Barclays and, Santander, all among the biggest players in the mortgage sector, marked the return of sub-4% lending for the first time since November.
Barclays unveiled rate cuts across its mortgage range from today, including a 3.99% 5-year fixed-rate home loan for borrowers with a deposit of at least 40%.
Meanwhile from tomorrow Santander will offer 3.99% two and five year deals on purchases and remortgage - but, again, only for applicants with the biggest deposits.
It is the first time this year that borrowers have been able to access money at below 4%. A jump in gilt yields during the “mini-crisis” in January forced fixed mortgage rates higher but with calm returning to the money markets yields in recent week have drifted back down again.
This in turn has allowed mortgage lenders to access cheaper funds through the City’s swaps market.
Aaron Strutt, product and communications director at brokers Trinity Financial said: “ It is great to have sub-4% fixed rates available again because they really are the new benchmark for cheap mortgages.
“There is clearly a need for more competitively priced rates with so many first-time buyers keen to get on the property ladder this year and a reported 1.8 million homeowners needing to remortgage. If Santander can launch 3.99% fixes then other lenders can do it too, so this is hopefully the start of the much anticipated price war.
“It seems like the recent base rate cut has helped to nudge rates down which is good news for borrowers.”

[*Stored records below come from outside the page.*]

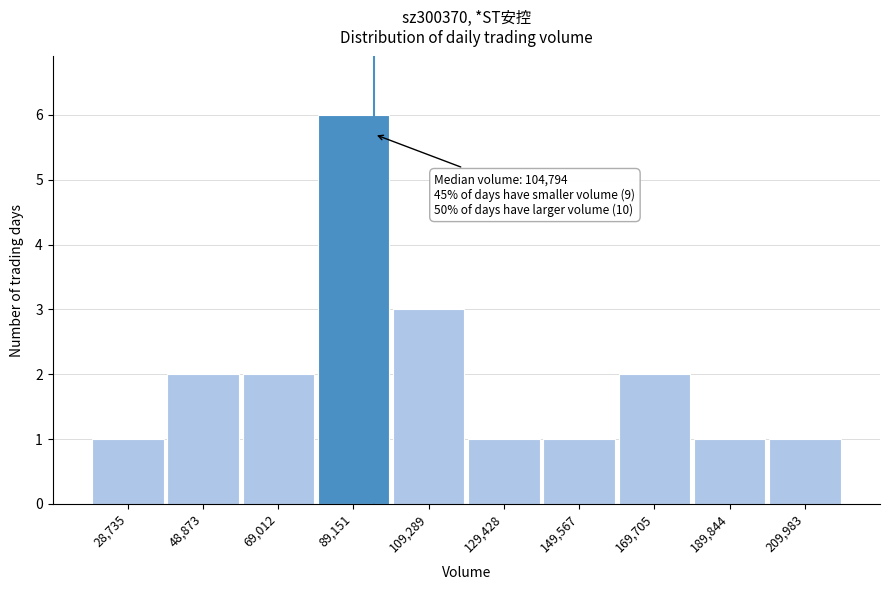

Reading left to right, what are all the values shown in this chart?

28,735=1	48,873=2	69,012=2	89,151=6	109,289=3	129,428=1	149,567=1	169,705=2	189,844=1	209,983=1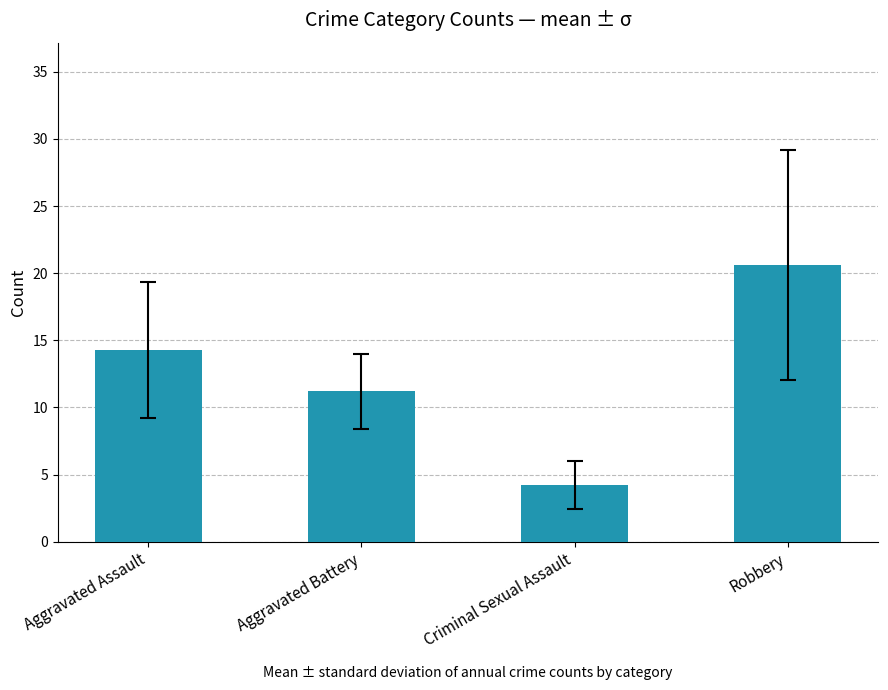

Which has a higher value, Robbery or Aggravated Assault?

Robbery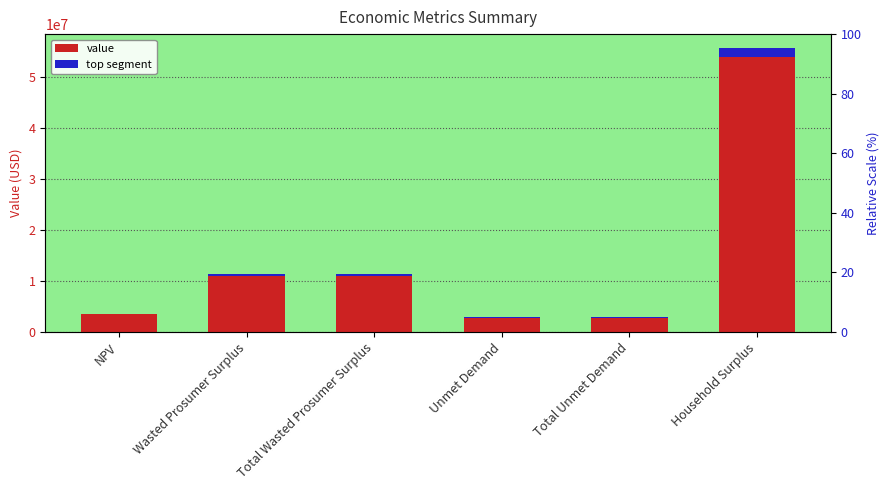

True or false: the data shows 4448120.5 at Total Wasted Prosumer Surplus.

False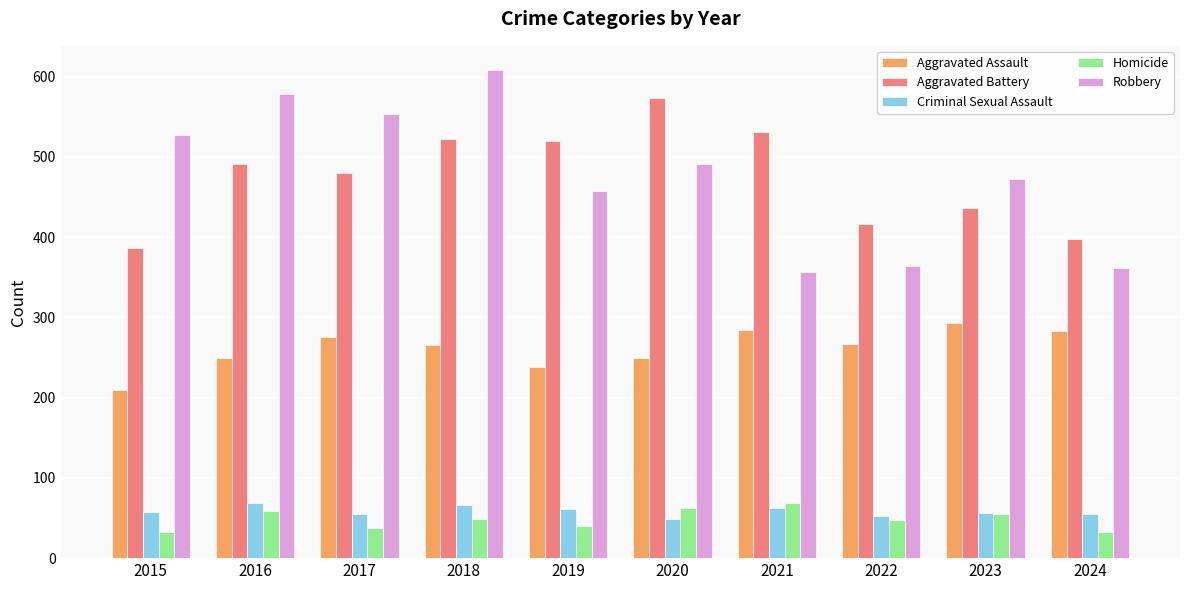

What is the average value of the Criminal Sexual Assault series?

58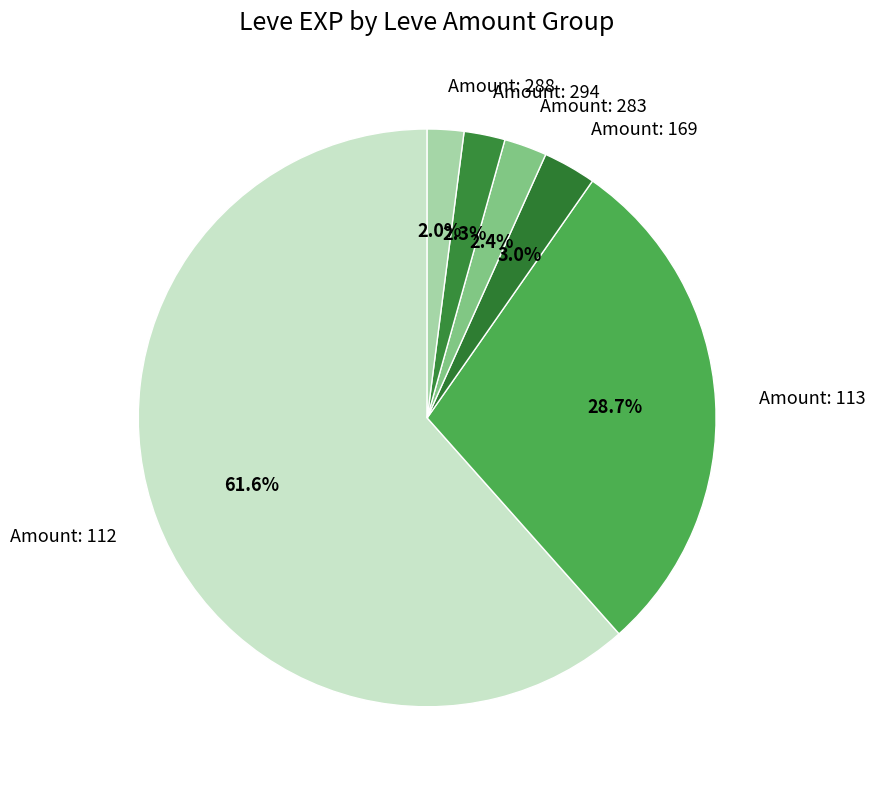

Which has a higher value, Amount: 169 or Amount: 113?

Amount: 113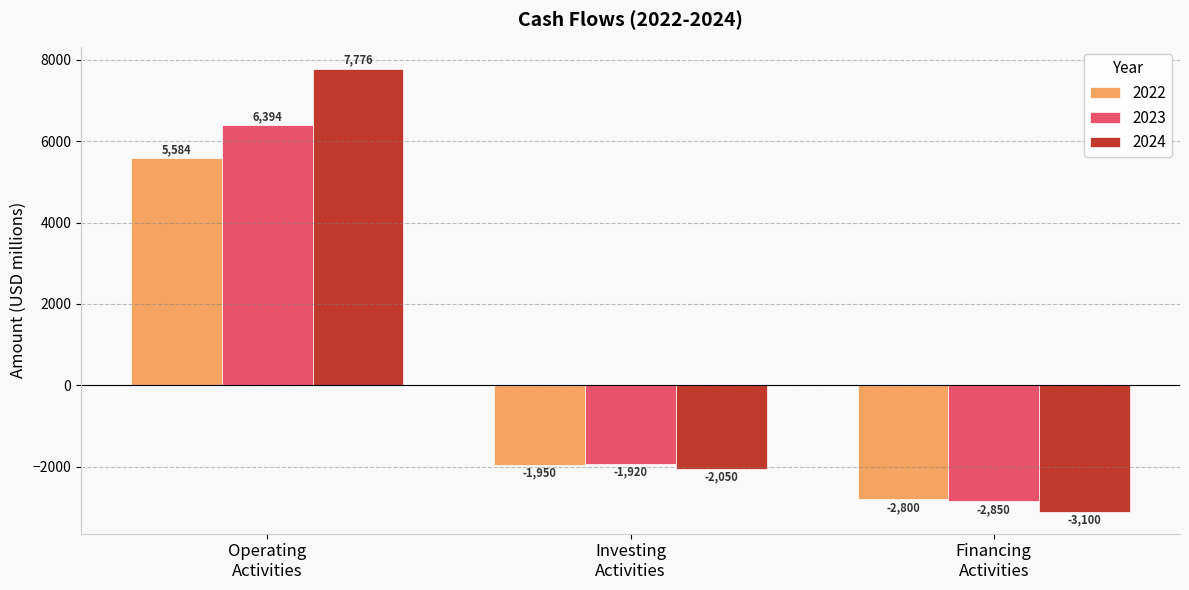

List the labels in order of 2022 value, largest first.

Operating
Activities, Investing
Activities, Financing
Activities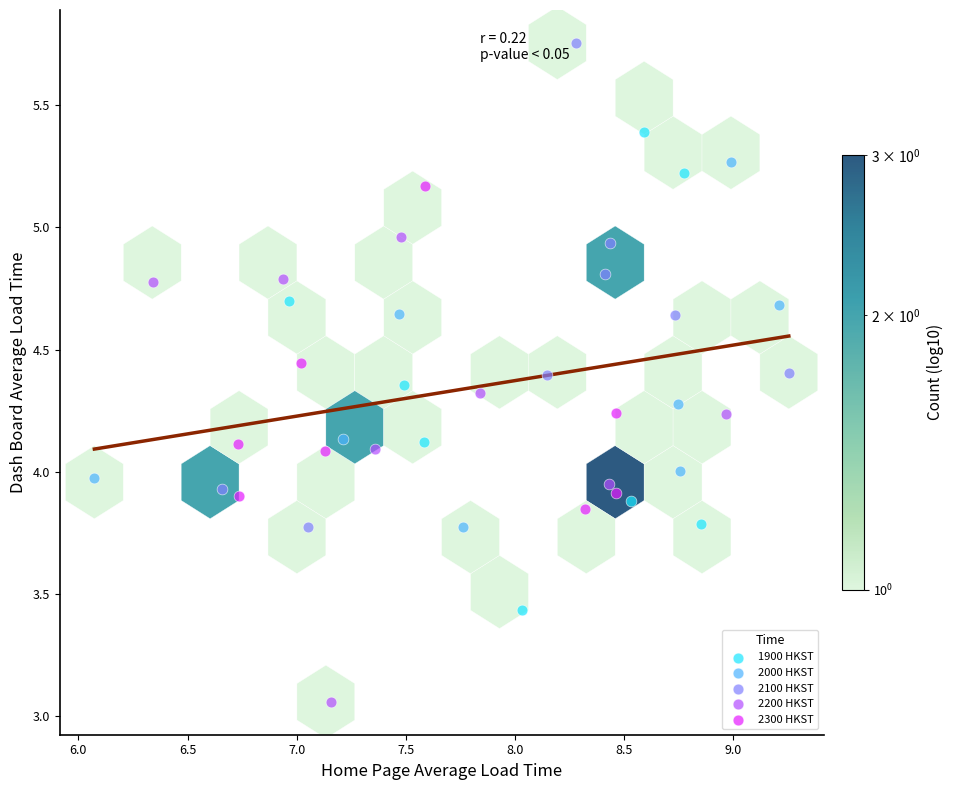

Which series contains the lowest Y value?

2200 HKST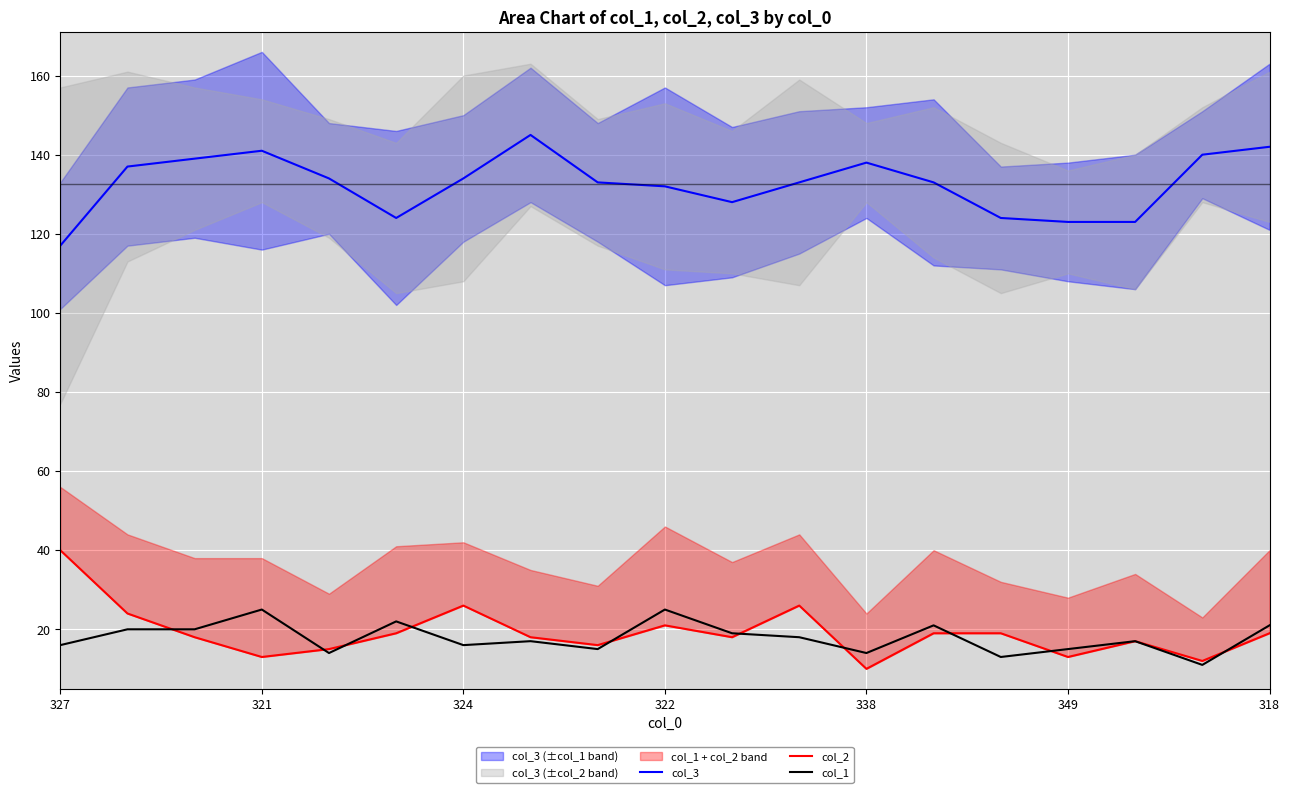

How many series are shown in this chart?

3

Simon Gammon, managing partner at Knight Frank Finance, said: "This is about competition and confidence. Swap rates haven't moved much since the Bank's decision to cut the base rate last week, but the lenders are clearly growing more confident about the direction of travel when it comes to the borrowing costs. Two members of the Monetary Policy Committee voted for a 50 basis point cut, which was unexpected, and the economy is on the brink of recession.
"Lenders are using the moment to get ahead of competitors and build a little market share. It's been a disappointing few years and all the banks are hoping that 2025 will be the year that the pace of the recovery picks up."